Bike share future: PBOT’s contract talks for Biketown 2.0 just got more fraught as Uber has sold off its micromobility business (which included Jump bike share) to Lime. The move has left Seattle without any bike share at all.
The scourge of big trucks and SUVs: Happy to see Outside devote so much space to, “The Inconvenient Truth About Your Adventuremobile” and what we need to do about scary, super-sized vehicles.
More space, more speed: A dramatic drop in drivers has led to a commensurate rise in deaths according to data from Massachusetts.
Race and open streets in Chicago: A good summary of the open streets debate in Chicago, where advocates have clashed over how racial and economic disparities should influence any proposed changes.
Change in tone: Chicago’s main bike/walk advocacy group initially opposed Covid-19 related street changes due to equity concerns; but now they feel the time is right to move forward.
Rail > air: The French government says if Air France wants big virus bailout, they can’t fly on routes covered by existing rail network.

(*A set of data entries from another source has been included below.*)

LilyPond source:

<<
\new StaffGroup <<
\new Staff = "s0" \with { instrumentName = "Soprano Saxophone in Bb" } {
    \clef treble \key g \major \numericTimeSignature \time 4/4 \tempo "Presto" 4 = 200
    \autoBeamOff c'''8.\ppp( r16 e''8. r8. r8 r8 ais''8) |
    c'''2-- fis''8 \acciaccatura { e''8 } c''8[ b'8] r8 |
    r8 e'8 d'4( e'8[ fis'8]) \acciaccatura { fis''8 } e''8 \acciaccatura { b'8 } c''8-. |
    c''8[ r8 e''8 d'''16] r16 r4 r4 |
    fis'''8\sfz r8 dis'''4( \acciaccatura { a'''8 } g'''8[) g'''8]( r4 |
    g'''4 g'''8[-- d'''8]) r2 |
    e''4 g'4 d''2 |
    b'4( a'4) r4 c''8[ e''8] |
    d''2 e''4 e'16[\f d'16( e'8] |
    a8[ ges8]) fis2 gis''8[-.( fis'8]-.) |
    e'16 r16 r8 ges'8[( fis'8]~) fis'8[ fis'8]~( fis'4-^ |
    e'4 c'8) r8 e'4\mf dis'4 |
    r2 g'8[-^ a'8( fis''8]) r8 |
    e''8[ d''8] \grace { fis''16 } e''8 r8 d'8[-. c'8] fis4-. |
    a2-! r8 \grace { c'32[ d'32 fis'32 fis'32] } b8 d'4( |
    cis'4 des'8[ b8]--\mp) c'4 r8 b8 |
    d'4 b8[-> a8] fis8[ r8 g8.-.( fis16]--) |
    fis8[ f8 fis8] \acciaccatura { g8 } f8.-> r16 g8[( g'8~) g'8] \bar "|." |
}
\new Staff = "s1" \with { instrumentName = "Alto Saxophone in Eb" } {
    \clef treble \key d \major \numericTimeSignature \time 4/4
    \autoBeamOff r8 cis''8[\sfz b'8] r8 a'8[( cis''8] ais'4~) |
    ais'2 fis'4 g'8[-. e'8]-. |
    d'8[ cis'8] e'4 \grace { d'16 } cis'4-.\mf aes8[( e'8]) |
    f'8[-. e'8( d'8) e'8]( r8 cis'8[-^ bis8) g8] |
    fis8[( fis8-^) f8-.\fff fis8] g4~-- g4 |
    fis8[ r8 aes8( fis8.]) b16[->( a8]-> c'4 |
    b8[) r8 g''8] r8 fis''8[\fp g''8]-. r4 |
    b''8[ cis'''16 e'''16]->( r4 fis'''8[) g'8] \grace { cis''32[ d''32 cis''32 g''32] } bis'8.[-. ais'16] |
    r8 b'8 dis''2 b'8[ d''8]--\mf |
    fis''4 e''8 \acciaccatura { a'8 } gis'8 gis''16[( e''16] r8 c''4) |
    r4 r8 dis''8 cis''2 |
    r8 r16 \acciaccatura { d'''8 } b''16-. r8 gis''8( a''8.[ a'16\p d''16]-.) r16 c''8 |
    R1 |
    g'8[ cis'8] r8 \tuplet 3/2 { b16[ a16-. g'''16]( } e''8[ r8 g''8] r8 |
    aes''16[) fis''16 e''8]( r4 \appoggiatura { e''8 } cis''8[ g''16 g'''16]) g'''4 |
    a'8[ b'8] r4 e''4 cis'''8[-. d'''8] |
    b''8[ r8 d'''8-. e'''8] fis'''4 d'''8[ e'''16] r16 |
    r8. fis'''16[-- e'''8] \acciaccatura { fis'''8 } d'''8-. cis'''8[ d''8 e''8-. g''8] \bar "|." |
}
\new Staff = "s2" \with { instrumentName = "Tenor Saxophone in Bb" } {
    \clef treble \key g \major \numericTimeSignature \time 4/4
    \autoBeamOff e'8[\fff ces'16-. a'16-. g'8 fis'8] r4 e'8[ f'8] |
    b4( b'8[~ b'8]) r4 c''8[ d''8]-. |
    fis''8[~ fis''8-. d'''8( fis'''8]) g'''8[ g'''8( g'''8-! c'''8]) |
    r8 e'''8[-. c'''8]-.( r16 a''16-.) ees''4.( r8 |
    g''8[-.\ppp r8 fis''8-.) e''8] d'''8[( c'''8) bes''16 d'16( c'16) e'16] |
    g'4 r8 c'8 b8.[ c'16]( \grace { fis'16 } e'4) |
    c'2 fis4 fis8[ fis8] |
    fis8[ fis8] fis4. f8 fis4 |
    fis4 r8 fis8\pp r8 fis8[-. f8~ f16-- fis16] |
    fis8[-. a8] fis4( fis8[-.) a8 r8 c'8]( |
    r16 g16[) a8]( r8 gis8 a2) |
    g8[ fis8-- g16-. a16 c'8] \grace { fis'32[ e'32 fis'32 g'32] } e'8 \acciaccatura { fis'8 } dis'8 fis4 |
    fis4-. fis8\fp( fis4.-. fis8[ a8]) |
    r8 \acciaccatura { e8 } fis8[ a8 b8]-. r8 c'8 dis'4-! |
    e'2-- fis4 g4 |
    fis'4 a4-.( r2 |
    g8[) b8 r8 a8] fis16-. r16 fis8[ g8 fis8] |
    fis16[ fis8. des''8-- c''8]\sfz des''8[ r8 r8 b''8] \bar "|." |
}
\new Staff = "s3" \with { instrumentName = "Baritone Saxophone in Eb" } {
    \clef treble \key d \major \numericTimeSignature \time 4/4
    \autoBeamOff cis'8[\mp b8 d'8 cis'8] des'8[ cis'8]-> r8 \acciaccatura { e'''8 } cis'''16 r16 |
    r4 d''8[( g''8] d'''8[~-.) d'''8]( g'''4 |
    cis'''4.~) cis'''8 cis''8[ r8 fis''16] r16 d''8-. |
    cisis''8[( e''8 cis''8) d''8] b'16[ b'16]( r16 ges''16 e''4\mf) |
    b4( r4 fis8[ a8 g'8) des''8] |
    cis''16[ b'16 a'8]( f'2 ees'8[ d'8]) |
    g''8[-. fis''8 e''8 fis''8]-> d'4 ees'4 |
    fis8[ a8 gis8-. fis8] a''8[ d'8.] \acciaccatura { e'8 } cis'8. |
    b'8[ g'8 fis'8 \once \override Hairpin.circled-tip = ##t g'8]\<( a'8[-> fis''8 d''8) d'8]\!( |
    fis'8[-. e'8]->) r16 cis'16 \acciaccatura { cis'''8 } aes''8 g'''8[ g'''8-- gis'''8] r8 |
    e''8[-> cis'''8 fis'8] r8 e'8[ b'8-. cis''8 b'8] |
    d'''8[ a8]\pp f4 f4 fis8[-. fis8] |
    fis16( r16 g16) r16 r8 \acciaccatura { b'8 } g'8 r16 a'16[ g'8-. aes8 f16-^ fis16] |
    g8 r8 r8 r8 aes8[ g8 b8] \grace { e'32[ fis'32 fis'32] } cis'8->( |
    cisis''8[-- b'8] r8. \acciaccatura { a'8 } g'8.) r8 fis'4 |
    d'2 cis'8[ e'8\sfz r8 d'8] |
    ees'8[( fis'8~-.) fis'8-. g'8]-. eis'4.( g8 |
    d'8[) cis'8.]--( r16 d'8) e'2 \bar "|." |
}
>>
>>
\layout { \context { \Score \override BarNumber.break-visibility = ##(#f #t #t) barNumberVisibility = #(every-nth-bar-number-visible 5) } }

Eating disorders in the peloton: A former professional cyclist says the dysfunctional environment around some cycling teams — especially among women athletes — and a host of other influences led her down the road to bulimia and serious body image issues.
Re-wilding the Strip: Even the famous Las Vegas Strip has become an organic ciclovia due to casino/hotel closures and Americans’ love of riding bikes.
Covid mobility choices: Portland-based researchers are part of a national effort to analyze and understand how urbanites’ micromobility and transit use has changed due to the pandemic.
Transit exodus: Japanese commuters are opting for bikes instead of crowded trains — another sign that Portland better prepare for a big move away from transit in the weeks and months to come.
Streets are for eating: When the Mayor of Kansas City is talking about using main streets for restaurant customers and creating “pedestrian plazas,” you know we’re having a moment. (Note: Commissioner Chloe Eudaly says she’s considering this idea as well).
Quarantine fatigue: The Great Re-opening is upon us. This piece in The Atlantic from an epidemiologist offers good perspective and insights about how to move forward without shaming others.